Apple Music Mengancam Mahkota Spotify

| dilihat 1893

AKARPADINEWS.COM | SELASA, 30 Juni 2015, Apple Music menasbihkan diri sebagai pemain baru di industri streaming music dunia. Ini adalah upaya Apple untuk merebut singgasana yang diduduki Spotify sebagai aktor utama dalam peta persaingan industri musik digital saat ini. Seberapa kuatkah Apple Music? Terlebih, kesuksesan Spotify telah melampaui pendapatan dari keseluruhan profit industri musik di Amerika Serikat (AS).

Laporan The Wall Street Journal di penghujung pekan lalu mengabarkan, perusahaan musik streaming, Spotify telah memecahkan rekor retail seluruh penjualan CD dari musisi di AS. Hal ini didukung oleh pernyataan dari Asosiasi Industri Rekaman Amerika (RIAA) yang mengatakan, pendapatan streaming memberi andil 27% dari total pendapatan yang dibuat oleh industri musik, dan Spotify adalah kontributor terbesar dalam persentase ini. Perusahaan asal Swedia itu dilaporkan memiliki laba bersih U$D8,4 miliar setelah sebelumnya mendapatkan suntikan dana investasi sebesar U$D400 juta

Sedangkan Apple Music, menurut sumber yang tak disebutkan oleh New York Times, ditarget akan memiliki jumlah pengguna aktif sebanyak 100 juta orang, terdiri dari pemilik Ipone dan ponsel Android. Dengan jumlah pengguna sebanyak itu, setidaknya, Apple bisa meraih U$D1 miliar setiap bulan atau U$D12 miliar per tahun. Nominal itu jika dirupiahkan menjadi sekitar Rp16,5 triliun (kurs Rp 13.375). Apalagi, layanan streaming yang akan dirilis besok dapat dinikmati oleh masyarakat dunia di 100 negara.

Data yang Dikumpulkan:
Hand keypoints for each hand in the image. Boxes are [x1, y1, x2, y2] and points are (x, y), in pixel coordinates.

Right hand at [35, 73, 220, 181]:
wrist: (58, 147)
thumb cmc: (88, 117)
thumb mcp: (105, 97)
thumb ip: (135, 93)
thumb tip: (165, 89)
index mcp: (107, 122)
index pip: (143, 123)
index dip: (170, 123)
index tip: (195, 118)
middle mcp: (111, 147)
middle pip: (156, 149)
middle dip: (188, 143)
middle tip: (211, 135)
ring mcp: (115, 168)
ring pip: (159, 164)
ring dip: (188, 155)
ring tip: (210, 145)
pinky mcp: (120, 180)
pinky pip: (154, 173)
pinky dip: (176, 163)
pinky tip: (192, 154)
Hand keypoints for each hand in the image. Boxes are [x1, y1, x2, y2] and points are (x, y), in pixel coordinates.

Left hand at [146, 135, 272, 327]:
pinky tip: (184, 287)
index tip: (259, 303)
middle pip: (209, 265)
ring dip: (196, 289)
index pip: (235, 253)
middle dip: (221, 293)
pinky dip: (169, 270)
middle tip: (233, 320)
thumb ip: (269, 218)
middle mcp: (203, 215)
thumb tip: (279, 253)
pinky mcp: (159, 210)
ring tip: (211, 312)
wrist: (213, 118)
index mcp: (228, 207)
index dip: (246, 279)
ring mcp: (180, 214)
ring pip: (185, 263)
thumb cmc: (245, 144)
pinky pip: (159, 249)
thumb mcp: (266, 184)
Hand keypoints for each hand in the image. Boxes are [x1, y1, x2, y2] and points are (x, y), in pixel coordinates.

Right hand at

--

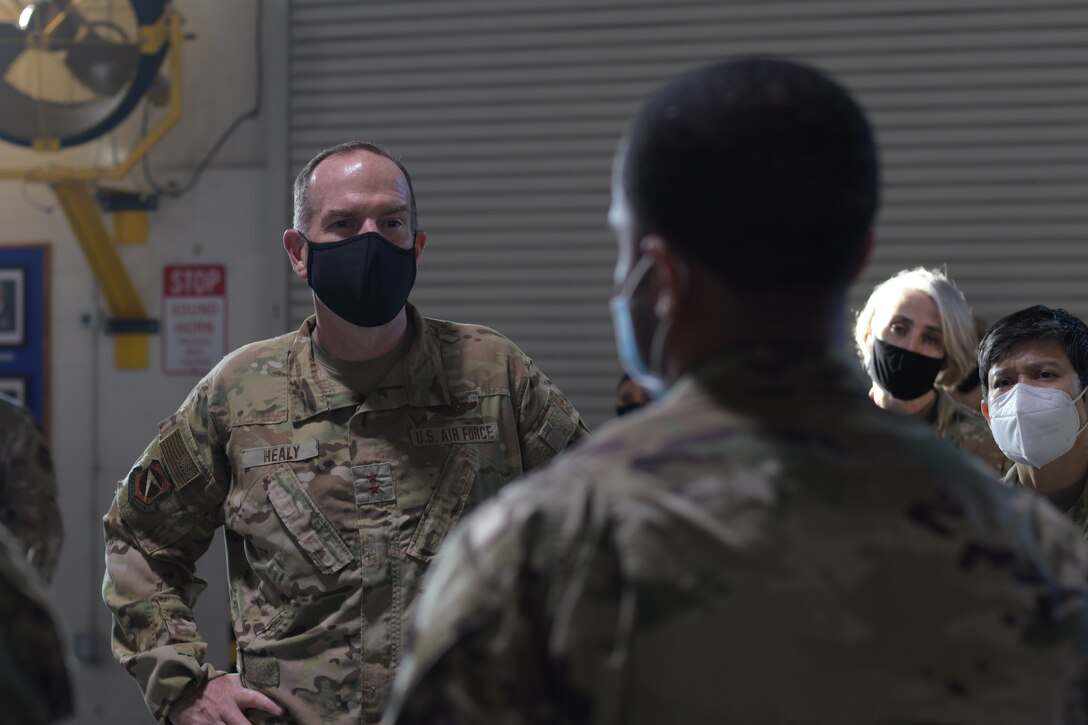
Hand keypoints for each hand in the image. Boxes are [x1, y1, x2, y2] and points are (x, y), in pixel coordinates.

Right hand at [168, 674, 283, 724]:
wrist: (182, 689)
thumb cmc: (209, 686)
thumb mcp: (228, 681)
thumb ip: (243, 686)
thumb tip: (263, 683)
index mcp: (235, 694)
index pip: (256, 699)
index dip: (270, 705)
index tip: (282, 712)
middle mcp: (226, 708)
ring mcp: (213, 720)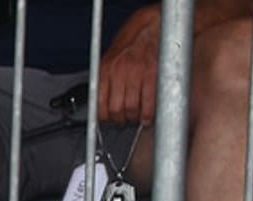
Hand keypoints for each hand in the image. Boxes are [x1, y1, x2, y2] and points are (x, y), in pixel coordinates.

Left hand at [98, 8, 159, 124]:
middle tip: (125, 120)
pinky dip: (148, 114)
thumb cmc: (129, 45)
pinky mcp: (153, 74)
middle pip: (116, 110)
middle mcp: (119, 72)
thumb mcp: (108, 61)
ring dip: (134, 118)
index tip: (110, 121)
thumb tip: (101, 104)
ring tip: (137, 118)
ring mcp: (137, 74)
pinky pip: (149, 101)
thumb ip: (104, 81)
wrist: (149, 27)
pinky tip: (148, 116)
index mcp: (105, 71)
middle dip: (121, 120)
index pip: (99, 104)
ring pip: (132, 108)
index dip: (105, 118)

==

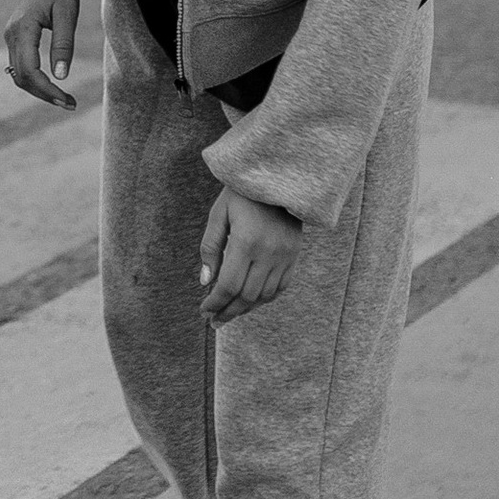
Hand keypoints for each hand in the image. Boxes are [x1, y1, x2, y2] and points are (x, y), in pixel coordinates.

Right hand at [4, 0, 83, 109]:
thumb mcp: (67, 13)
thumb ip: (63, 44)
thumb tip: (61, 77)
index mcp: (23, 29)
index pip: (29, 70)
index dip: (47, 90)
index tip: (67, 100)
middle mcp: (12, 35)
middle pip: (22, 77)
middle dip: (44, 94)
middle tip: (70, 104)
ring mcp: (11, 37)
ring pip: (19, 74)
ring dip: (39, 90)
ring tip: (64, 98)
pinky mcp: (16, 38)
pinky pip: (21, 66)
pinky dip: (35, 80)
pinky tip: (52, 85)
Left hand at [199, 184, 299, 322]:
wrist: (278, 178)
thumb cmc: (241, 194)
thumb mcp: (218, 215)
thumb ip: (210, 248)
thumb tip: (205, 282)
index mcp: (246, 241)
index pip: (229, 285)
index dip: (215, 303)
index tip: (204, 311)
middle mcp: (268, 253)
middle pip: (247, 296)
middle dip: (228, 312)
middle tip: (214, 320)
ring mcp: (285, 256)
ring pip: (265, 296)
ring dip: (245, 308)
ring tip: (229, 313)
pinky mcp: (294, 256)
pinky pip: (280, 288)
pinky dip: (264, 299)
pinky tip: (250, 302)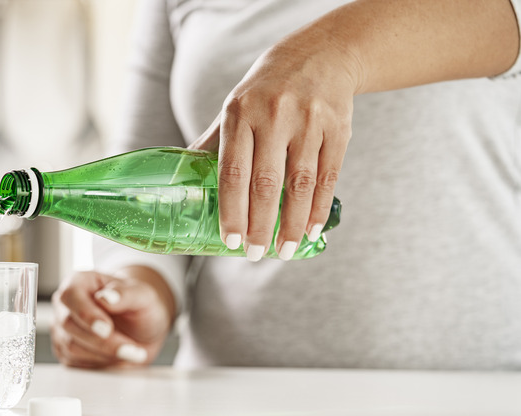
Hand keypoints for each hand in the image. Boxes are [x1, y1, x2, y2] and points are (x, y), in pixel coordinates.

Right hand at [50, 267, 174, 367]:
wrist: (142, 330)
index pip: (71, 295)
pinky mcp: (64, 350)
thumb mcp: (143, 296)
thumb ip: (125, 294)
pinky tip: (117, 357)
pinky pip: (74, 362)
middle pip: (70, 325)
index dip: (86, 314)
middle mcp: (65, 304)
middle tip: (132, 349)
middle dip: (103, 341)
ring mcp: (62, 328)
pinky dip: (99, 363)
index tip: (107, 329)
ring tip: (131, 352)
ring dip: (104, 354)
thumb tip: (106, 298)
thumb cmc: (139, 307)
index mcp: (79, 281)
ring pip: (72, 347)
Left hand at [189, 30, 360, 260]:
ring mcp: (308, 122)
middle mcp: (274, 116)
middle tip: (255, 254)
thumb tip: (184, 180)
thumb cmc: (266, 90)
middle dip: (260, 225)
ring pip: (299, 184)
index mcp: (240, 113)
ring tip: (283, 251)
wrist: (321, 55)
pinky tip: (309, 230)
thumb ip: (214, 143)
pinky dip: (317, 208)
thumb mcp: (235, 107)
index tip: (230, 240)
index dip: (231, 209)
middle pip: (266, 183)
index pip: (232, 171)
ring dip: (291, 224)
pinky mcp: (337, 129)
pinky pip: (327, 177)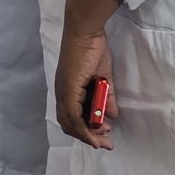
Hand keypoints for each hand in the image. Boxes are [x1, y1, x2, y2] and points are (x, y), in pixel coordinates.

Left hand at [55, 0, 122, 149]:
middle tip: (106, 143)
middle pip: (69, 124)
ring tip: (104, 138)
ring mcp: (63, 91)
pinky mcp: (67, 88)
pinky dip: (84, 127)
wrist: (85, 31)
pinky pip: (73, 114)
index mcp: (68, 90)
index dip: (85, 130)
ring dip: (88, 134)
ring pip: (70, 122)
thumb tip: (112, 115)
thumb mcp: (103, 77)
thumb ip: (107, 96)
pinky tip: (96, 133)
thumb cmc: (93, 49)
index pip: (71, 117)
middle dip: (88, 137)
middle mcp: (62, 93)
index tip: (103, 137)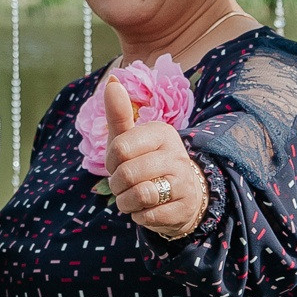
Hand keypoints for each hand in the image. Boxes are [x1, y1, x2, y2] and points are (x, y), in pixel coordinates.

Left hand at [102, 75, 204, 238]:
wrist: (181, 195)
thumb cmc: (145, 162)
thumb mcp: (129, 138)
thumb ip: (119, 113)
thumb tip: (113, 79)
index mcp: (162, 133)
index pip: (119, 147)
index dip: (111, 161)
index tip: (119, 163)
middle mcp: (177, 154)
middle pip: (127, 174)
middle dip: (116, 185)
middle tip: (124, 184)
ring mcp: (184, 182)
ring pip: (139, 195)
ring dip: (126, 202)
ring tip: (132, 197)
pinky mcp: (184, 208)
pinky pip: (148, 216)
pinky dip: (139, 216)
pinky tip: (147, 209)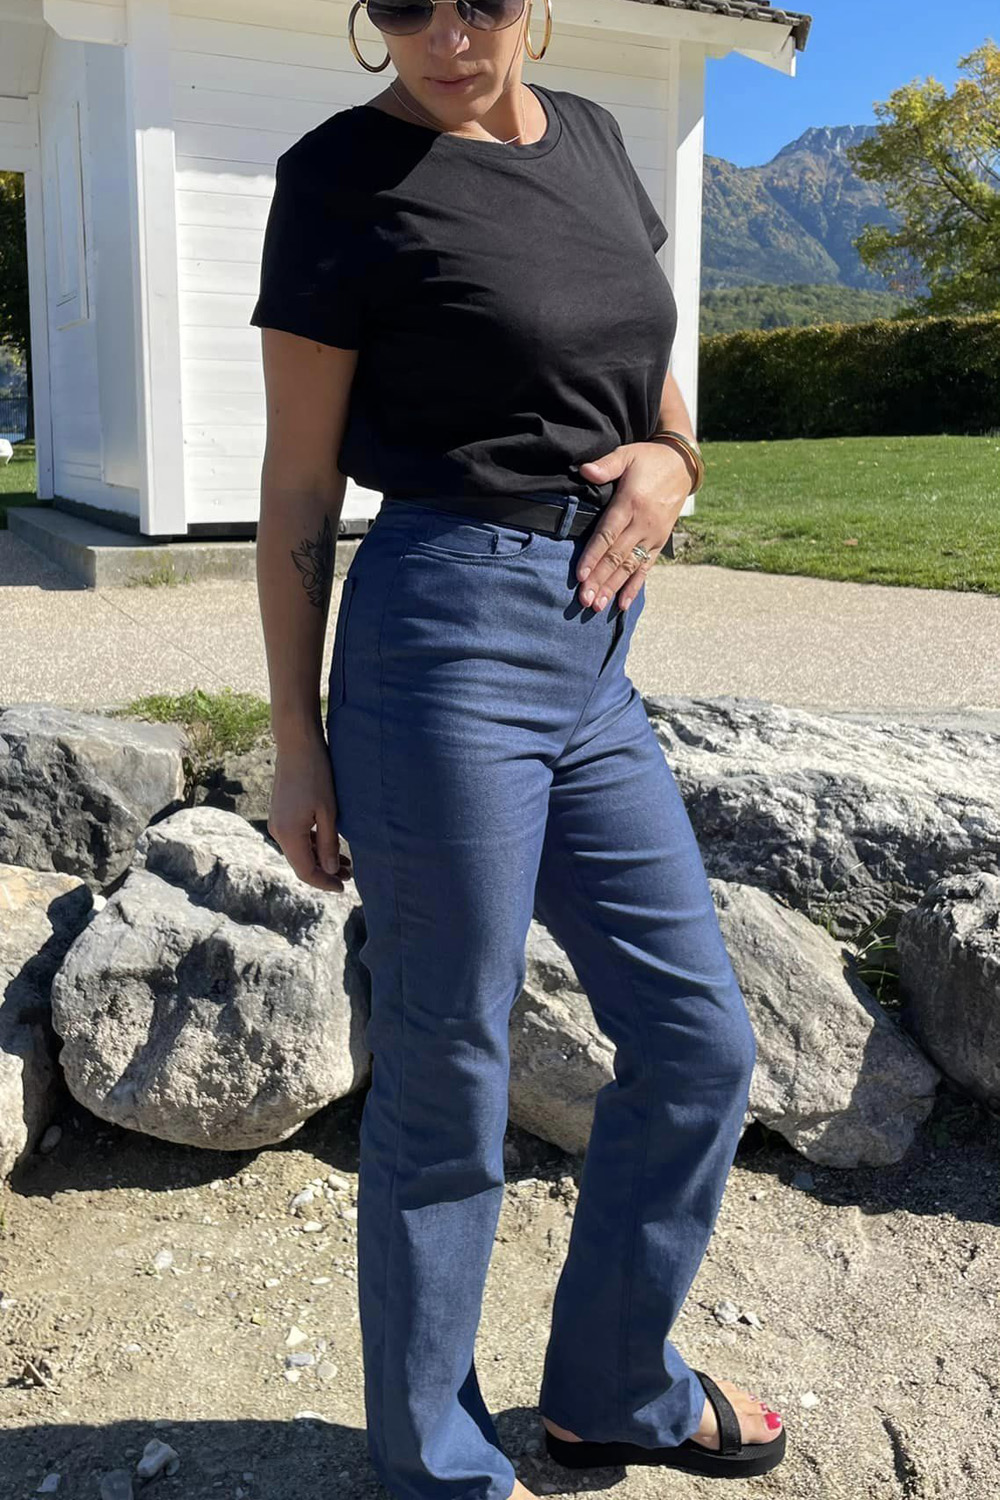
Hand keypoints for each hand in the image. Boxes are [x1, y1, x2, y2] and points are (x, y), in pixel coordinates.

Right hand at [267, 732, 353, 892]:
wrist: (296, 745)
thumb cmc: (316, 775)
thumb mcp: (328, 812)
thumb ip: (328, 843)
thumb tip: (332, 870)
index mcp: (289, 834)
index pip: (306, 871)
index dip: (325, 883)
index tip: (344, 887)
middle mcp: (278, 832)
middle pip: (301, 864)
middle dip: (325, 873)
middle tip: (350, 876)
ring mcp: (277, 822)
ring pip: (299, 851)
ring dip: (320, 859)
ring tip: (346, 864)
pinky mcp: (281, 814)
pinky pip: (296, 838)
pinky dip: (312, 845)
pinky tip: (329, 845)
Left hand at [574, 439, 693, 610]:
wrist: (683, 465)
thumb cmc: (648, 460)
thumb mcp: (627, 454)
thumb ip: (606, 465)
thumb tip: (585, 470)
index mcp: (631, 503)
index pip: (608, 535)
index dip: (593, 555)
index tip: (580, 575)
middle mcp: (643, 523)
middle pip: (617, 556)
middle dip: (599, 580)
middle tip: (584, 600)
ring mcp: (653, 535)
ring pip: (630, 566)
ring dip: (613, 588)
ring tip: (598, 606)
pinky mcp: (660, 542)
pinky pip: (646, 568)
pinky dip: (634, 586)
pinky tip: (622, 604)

PETUNJUK TUGAS:
Jawablah pertanyaan berikut berdasarkan artikel tentang Apple Music di atas:
(a) Menurut RIAA, berapa persen andil pendapatan streaming terhadap total pendapatan industri musik?
(b) Berapa jumlah pengguna aktif yang ditargetkan untuk Apple Music?
(c) Di berapa negara layanan streaming Apple Music dapat dinikmati?

JAWABAN:
(a) 27%
(b) 100 juta orang
(c) 100 negara